Closed
Description
How about adding these 3 lines (or a better rewriting of them) to function code_point_length()?
if (len >= 2 && (static_cast<unsigned char>(*(begin + 1)) >> 6) != 0x2) len = 1;
if (len >= 3 && (static_cast<unsigned char>(*(begin + 2)) >> 6) != 0x2) len = 1;
if (len == 4 && (static_cast<unsigned char>(*(begin + 3)) >> 6) != 0x2) len = 1;
Based on 9.0 source code, this becomes:
template <typename Char>
FMT_CONSTEXPR auto code_point_length(const Char* begin) -> int {
if (const_check(sizeof(Char) != 1)) return 1;
auto lengths =
"\1\1\1\1\1\1\1\1\1\1\1\1\1\1\1\1\0\0\0\0\0\0\0\0\2\2\2\2\3\3\4";
int len = lengths[static_cast<unsigned char>(*begin) >> 3];
if (len >= 2 && (static_cast<unsigned char>(*(begin + 1)) >> 6) != 0x2) len = 1;
if (len >= 3 && (static_cast<unsigned char>(*(begin + 2)) >> 6) != 0x2) len = 1;
if (len == 4 && (static_cast<unsigned char>(*(begin + 3)) >> 6) != 0x2) len = 1;
// Compute the pointer to the next character early so that the next
// iteration can start working on the next character. Neither Clang
// nor GCC figure out this reordering on their own.
return len + !len;
}
This simply consider that a byte value, which should introduce a 2, 3, or 4 bytes UTF-8 sequence, is only counted as a 2, 3, 4 bytes sequence IF the right count of next bytes are indeed trailing bytes of an UTF-8 sequence.

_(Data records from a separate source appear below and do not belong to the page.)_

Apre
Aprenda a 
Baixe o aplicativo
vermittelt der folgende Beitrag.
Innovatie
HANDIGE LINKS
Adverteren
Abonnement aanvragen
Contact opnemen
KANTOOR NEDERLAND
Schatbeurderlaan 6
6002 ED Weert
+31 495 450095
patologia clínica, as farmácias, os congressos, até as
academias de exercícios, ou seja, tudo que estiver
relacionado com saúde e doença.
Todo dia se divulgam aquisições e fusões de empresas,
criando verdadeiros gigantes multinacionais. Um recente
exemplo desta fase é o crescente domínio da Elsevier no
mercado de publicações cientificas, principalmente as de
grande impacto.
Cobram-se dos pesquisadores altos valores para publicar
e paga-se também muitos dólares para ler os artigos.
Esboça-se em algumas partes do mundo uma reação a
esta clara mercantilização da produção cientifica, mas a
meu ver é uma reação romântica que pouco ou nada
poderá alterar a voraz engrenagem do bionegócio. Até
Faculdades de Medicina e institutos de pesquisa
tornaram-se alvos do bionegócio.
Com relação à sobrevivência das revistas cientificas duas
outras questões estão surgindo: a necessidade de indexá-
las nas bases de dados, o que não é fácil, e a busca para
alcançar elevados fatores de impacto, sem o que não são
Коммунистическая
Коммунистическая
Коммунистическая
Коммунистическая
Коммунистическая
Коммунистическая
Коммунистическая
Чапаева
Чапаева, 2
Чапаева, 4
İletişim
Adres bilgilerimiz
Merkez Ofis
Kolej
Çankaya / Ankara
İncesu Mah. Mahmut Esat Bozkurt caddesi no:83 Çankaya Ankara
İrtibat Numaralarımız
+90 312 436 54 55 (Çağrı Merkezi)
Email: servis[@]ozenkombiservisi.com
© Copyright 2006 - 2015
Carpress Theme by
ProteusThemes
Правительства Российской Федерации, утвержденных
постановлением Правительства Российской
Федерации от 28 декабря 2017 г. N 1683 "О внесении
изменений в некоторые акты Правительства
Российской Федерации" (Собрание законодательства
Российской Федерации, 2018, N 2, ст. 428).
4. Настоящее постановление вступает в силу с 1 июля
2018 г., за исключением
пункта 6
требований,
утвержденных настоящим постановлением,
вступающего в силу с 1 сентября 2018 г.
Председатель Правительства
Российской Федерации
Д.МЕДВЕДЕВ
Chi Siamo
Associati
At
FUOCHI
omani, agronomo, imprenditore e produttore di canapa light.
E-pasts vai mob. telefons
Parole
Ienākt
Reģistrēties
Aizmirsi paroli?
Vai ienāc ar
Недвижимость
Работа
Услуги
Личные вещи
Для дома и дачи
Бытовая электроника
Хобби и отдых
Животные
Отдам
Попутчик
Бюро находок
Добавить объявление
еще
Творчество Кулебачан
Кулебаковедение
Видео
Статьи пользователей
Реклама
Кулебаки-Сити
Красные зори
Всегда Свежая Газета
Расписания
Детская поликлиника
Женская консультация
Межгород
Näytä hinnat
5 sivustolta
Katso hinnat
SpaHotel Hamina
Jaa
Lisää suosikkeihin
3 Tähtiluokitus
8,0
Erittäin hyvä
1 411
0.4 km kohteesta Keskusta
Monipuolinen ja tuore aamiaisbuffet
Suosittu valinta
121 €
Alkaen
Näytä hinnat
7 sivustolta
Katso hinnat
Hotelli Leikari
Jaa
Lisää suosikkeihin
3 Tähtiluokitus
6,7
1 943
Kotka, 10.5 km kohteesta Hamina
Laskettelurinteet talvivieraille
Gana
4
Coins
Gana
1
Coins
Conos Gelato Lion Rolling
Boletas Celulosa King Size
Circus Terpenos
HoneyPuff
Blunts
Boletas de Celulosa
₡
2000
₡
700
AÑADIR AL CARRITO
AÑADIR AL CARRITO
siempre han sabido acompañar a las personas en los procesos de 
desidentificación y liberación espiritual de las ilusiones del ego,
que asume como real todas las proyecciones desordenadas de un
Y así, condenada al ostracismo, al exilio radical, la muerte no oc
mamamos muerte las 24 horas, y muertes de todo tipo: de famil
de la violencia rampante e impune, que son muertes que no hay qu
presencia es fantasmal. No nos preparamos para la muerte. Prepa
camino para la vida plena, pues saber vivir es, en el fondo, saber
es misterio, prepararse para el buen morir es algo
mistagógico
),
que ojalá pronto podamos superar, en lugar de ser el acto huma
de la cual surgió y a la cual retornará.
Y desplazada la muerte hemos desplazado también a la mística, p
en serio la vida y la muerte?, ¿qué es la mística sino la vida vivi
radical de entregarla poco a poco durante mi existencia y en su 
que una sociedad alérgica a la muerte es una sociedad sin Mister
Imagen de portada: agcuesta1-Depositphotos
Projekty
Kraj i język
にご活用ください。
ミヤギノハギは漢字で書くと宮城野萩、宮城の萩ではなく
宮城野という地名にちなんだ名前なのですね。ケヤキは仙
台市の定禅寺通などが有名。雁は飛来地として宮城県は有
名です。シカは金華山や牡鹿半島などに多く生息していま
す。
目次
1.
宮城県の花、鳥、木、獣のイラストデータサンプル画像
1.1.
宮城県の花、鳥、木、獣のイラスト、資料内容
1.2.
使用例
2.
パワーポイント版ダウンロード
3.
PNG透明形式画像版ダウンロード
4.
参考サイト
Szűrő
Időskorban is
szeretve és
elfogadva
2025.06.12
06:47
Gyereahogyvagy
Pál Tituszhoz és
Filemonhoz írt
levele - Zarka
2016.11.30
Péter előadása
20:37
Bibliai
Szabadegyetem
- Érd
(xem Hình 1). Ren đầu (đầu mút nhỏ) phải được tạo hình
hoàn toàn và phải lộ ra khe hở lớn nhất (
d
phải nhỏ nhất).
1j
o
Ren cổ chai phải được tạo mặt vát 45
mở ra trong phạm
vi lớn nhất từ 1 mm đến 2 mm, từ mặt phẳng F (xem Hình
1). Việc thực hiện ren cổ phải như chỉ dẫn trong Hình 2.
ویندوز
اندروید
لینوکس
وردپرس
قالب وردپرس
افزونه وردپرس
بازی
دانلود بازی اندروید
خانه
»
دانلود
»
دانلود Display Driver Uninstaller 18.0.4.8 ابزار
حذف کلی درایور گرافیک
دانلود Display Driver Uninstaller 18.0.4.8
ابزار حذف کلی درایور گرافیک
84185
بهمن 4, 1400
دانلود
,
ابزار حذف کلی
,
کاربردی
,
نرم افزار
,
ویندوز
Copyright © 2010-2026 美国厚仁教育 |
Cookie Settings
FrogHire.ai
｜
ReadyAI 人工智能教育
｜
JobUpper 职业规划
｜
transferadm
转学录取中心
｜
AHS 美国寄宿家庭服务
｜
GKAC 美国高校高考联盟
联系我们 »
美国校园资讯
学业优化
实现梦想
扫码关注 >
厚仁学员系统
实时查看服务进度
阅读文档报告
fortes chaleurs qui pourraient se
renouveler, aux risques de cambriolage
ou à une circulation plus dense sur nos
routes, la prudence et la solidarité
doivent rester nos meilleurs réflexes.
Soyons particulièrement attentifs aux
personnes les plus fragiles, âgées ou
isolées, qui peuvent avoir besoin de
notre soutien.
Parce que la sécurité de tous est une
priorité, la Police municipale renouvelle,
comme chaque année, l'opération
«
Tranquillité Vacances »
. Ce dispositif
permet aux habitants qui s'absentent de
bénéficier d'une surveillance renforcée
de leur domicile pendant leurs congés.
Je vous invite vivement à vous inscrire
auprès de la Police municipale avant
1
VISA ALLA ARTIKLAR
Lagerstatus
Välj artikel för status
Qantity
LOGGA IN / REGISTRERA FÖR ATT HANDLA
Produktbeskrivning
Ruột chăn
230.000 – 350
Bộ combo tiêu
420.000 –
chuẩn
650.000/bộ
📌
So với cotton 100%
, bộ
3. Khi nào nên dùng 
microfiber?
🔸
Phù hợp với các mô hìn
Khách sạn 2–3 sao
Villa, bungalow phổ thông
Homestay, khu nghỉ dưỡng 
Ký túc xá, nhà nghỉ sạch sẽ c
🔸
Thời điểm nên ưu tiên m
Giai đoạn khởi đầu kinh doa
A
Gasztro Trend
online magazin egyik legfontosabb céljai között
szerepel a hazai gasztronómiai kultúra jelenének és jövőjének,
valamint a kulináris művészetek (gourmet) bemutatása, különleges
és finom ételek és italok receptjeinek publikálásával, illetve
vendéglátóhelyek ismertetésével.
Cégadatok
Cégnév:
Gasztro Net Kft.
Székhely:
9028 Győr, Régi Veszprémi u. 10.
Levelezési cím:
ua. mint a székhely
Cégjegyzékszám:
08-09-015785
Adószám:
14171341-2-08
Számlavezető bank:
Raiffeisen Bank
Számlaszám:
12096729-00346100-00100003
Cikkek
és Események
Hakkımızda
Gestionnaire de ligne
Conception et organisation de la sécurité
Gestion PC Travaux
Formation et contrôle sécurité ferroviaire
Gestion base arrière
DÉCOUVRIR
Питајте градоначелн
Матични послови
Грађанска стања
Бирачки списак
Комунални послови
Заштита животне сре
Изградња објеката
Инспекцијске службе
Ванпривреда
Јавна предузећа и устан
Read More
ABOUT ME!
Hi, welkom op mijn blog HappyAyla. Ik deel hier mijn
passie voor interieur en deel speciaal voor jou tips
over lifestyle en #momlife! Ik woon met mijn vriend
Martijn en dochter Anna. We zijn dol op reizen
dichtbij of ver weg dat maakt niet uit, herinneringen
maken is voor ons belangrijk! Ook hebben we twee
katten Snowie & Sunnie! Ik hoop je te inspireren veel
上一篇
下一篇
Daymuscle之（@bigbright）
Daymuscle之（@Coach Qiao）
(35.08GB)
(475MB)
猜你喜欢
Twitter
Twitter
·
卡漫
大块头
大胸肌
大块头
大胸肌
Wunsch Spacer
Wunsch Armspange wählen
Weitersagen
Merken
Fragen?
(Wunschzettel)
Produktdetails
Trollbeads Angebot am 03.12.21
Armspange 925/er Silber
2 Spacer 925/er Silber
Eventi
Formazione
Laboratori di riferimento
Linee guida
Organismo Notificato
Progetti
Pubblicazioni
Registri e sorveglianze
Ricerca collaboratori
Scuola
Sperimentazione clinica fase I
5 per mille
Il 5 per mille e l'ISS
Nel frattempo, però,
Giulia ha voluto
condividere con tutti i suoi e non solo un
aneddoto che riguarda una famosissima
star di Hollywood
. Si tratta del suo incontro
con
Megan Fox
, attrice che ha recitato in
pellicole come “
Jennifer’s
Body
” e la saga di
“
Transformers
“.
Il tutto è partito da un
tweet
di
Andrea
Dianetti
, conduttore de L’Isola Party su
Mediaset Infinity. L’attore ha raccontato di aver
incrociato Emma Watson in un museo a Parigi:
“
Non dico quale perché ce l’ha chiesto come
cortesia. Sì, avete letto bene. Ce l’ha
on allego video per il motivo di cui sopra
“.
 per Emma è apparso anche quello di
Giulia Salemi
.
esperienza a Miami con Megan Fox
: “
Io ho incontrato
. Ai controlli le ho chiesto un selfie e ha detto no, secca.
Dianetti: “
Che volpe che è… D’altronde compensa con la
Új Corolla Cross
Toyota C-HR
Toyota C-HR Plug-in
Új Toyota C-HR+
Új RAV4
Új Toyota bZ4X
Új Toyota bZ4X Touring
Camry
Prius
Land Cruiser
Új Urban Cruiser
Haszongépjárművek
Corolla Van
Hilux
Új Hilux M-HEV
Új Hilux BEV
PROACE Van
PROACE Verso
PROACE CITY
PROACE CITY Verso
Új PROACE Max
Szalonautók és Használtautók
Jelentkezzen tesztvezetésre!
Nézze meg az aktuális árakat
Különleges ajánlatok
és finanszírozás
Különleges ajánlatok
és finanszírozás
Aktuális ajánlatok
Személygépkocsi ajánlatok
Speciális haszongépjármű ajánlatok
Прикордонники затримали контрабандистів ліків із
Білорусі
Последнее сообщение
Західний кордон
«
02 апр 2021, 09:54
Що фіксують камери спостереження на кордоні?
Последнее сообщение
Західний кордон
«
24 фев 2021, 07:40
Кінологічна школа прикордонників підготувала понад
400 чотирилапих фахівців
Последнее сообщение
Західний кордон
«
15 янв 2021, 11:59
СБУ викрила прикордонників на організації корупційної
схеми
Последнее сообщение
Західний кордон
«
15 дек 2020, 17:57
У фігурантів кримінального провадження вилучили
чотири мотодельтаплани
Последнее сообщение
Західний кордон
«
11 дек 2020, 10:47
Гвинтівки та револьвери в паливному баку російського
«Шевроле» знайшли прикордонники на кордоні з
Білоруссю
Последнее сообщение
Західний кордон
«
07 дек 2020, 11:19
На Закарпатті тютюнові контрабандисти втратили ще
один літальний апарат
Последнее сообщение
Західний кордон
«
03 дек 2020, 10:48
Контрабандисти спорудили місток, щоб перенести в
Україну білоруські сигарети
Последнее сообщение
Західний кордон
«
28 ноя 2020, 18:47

If the library is used with char strings encoding like, let's say ISO8859, it won't start miscounting lengths when padding.
And it still works properly for correct UTF-8 strings :
string iso{ -23, 99, 111, 108, 101 }; // "école" (ISO889)
string utf{ -61, -87, 99, 111, 108, 101 }; // "école" (UTF-8)
string asc{ 101, 99, 111, 108, 101 }; // "ecole" (ASCII)
string out_iso = fmt::format("{:<10}", iso); // size() == 10 (correct)
string out_utf = fmt::format("{:<10}", utf); // size() == 11 (correct)
string out_asc = fmt::format("{:<10}", asc); // size() == 10 (correct)
Of course, there is a possibility of inventing single-byte character sets sequences which would "look like" valid UTF-8 encoding, but generally, those will be unusual combinations for real text sequences.